*** AVAILABLE DATA ***
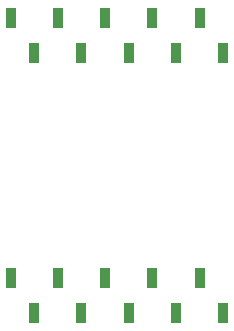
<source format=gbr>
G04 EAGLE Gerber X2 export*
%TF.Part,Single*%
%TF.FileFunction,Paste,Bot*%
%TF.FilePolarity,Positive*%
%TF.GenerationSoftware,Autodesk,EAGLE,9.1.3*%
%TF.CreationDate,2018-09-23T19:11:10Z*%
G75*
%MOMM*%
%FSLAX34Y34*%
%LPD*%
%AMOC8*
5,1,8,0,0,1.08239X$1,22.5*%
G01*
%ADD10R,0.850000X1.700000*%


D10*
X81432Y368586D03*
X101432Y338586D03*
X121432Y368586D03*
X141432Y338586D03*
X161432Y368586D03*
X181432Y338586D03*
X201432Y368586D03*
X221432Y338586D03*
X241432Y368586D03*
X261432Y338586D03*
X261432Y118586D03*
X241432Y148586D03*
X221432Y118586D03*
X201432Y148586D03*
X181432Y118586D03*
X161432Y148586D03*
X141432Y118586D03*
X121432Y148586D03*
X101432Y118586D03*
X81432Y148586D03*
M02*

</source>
*** End of AVAILABLE DATA ***
DIRECTIONS: Nothing but the lines from the one holding "X101432Y118586D03*" to the end of the entries should be output, each exactly as it appears.

SOLUTION TO THIS EXERCISE:
X101432Y118586D03*
X81432Y148586D03*
M02*

</source>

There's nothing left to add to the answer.